**TRAVAIL À EFFECTUER**
1 > Citez fidèlement le passage source : commencez aux mots « Certains de ces » et arrêtez-vous après les mots « en compte ? ».
2 > Répondez aux questions suivantes d'après le passage source :
(a) Dans quel langage sont écrites les fonctions de la bibliothèque « standard » ?
(b) À quoi le passage source réduit-il un réseau de neurones ?
(c) Quelle méthode permet à DP d'ajuster des paramètres ?
3 > Indiquez si chacune des affirmations suivantes concorde avec le passage source, en répondant par oui ou par non et en citant les mots qui le prouvent :
(a) Tous les constructs se limitent à une bibliothèque « standard » de fonctions.
(b) Certains constructs offrent des capacités qu'une différentiation automatique « pure » n'aurait pas permis de mettre en œuvre.
(c) DP peut optimiser n'importe quelle fonction objectif complexe.

**PASSAGE SOURCE**
>>>
Certains de ces constructs ne sont rien de plus qu’une bibliothèque “standard” de fonctions écrites dans le langage DP lui-même – afin de réduire les tâches répétitives et d’éviter certaines classes d’erreurs. D’autres, cependant, sont plus subtils et imbriqués avec le stochastic gradient descent pour offrir des capacités spécialisées qui n’auraient pas pu être mises en œuvre par une différentiation automatique “pure”.
Comment traitez-vous l’incertitude avec DP ? En effet, DP peut optimiser n’importe quelle fonction objectif complexe en ajustant des paramètres à l’aide d’un stochastic gradient descent optimisant un réseau de neurones qui n’est rien d’autre qu’une fonction spéciale. Comment les distributions de probabilité sont-elles prises en compte ?
<<<
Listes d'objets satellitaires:
>>>
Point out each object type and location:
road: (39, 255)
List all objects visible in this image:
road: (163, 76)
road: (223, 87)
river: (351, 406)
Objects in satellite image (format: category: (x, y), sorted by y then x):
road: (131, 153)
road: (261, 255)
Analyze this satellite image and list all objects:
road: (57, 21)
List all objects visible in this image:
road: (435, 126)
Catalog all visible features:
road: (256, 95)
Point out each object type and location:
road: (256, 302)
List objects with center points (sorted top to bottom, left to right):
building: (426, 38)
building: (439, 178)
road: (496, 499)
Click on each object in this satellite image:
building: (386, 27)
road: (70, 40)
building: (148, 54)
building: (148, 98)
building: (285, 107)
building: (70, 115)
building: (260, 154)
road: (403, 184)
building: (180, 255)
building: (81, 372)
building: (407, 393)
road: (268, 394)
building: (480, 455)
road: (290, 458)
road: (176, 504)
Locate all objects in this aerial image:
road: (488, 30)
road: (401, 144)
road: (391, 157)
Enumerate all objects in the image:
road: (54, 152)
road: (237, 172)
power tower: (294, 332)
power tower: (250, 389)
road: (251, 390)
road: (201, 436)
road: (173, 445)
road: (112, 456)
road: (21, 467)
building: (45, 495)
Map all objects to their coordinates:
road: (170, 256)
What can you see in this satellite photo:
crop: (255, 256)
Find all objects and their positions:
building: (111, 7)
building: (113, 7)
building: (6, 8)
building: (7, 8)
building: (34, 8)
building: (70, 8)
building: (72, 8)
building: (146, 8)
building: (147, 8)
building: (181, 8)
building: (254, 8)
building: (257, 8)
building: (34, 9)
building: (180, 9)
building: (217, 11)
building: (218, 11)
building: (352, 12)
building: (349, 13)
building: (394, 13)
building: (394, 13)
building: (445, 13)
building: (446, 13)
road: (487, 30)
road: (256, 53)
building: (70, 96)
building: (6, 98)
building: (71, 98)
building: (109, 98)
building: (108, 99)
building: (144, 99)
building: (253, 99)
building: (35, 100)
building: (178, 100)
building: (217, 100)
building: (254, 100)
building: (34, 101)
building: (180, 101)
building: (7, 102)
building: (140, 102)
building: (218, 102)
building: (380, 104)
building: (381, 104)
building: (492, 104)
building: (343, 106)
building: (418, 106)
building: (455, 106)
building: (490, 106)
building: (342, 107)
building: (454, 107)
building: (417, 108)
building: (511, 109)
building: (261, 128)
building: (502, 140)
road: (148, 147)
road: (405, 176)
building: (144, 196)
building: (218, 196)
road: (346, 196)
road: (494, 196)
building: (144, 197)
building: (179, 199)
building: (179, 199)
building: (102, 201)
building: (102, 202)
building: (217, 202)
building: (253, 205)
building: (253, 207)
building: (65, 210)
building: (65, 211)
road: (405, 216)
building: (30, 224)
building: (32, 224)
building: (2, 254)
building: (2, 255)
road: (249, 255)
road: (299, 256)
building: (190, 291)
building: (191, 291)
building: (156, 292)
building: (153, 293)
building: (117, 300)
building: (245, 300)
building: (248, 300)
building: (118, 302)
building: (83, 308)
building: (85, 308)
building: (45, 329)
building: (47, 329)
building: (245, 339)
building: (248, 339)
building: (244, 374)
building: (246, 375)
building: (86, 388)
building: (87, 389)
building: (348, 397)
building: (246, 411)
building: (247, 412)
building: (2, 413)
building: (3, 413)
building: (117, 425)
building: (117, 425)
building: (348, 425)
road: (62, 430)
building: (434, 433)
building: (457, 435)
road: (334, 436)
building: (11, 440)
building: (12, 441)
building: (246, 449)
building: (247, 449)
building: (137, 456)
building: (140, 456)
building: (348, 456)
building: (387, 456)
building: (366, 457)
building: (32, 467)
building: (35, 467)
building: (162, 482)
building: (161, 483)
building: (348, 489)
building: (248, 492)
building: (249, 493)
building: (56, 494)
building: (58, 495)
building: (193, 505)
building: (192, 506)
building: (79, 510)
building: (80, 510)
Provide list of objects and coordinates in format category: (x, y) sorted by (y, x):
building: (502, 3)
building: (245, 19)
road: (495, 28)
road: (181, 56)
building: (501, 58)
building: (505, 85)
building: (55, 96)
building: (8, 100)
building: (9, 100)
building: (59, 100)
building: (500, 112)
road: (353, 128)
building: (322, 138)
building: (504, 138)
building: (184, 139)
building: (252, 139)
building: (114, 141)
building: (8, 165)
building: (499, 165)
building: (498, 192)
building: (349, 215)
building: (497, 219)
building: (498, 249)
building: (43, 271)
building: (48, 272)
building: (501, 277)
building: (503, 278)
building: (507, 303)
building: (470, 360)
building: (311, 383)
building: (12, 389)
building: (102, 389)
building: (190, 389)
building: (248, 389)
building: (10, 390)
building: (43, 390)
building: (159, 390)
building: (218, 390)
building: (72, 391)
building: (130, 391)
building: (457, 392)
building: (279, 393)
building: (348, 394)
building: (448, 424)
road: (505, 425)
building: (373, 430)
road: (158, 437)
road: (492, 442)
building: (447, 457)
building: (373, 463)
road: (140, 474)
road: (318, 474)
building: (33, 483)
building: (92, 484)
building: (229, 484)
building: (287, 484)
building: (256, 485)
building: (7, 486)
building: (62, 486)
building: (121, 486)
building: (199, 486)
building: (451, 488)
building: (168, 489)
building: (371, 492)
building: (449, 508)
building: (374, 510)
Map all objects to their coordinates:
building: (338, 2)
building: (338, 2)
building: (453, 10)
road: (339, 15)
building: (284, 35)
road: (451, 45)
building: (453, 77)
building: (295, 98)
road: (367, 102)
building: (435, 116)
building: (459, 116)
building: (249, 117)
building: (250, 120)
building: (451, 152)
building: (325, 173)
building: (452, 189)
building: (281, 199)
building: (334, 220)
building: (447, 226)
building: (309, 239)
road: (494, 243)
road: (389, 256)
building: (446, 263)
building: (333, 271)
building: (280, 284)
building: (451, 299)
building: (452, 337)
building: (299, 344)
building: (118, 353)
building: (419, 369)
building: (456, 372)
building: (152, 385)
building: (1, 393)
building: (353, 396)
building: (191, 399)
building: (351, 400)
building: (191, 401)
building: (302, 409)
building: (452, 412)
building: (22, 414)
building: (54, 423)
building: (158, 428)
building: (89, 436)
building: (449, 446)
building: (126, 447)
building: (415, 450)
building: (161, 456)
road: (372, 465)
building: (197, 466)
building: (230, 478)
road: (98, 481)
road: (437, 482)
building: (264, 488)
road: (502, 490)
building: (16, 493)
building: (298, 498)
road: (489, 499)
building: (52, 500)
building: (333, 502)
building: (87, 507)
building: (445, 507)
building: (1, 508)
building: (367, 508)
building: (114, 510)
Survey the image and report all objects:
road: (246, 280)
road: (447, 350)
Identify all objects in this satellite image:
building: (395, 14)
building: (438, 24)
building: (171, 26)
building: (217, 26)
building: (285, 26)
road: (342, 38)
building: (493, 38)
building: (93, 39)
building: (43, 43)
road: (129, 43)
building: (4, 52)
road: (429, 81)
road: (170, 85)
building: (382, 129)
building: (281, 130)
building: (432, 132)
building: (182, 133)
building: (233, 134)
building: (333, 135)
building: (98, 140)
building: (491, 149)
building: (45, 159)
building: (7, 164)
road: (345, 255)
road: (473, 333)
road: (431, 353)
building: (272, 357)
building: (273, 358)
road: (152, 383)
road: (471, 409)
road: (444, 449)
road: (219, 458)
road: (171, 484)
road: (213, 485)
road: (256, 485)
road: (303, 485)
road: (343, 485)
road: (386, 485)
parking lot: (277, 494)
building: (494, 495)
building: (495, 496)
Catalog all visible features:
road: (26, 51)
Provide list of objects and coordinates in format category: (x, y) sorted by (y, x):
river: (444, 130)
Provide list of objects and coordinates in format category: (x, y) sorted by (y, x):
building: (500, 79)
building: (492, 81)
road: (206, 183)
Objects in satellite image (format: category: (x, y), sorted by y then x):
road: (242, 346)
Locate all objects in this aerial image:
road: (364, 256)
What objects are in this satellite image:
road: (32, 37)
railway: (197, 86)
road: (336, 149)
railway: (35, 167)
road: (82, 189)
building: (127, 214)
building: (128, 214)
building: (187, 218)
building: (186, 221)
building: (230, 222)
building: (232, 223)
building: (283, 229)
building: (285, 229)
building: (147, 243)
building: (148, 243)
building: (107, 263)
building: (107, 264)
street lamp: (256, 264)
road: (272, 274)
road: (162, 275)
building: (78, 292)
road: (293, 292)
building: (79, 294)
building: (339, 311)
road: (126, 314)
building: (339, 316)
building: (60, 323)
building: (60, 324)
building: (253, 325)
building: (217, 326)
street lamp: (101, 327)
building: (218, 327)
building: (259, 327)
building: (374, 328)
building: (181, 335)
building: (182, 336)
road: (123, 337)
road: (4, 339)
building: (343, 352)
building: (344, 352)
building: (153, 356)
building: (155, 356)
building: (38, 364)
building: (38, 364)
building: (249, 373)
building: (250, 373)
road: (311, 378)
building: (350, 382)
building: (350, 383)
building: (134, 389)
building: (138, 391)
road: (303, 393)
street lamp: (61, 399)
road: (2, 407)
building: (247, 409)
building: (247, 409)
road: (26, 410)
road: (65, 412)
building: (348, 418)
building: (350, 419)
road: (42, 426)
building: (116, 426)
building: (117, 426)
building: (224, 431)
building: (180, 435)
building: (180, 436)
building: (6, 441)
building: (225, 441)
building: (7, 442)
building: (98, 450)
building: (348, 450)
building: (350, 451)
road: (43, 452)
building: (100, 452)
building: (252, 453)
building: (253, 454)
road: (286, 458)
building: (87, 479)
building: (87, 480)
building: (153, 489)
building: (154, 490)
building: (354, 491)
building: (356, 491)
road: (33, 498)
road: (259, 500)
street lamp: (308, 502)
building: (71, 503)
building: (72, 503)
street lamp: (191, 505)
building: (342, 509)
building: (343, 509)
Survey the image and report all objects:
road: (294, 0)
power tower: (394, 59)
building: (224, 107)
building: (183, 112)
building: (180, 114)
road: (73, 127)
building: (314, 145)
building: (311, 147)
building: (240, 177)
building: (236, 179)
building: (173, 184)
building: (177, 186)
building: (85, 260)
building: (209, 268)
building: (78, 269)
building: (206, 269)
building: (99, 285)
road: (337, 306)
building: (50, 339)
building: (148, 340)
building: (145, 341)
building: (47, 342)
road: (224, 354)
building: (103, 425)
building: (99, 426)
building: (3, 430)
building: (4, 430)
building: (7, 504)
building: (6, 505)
<<<
**RÉPONSES PAR TÂCHE**
1 >
Certains de ces constructs ne sont rien de plus qu’une bibliothèque “standard” de fonctions écrites dans le langage DP lui-même – afin de réduire les tâches répétitives et d’éviter certaines classes d’erreurs. D’autres, cependant, sont plus subtils et imbriqués avec le stochastic gradient descent pour offrir des capacités spécialisées qui n’auraient pas pu être mises en œuvre par une différentiation automatique “pure”.
Comment traitez-vous l’incertitude avec DP ? En effet, DP peut optimiser n’importe quelle fonction objectif complexe en ajustant des paramètres à l’aide d’un stochastic gradient descent optimisant un réseau de neurones qui n’est rien d’autre qu’une fonction spéciale. Comment les distributions de probabilité sont-elles prises en compte ?

2 >
(a) Dans le langage DP lui-même.
(b) À une fonction spéciale.
(c) Le stochastic gradient descent.

3 >
(a) Non : « D’autres, cependant, sont plus subtils et imbriqués avec le stochastic gradient descent ».
(b) Oui : « pour offrir des capacités spécialisées qui n’auraient pas pu être mises en œuvre par une différentiation automatique “pure” ».
(c) Oui : « DP peut optimiser n’importe quelle fonction objectif complexe ».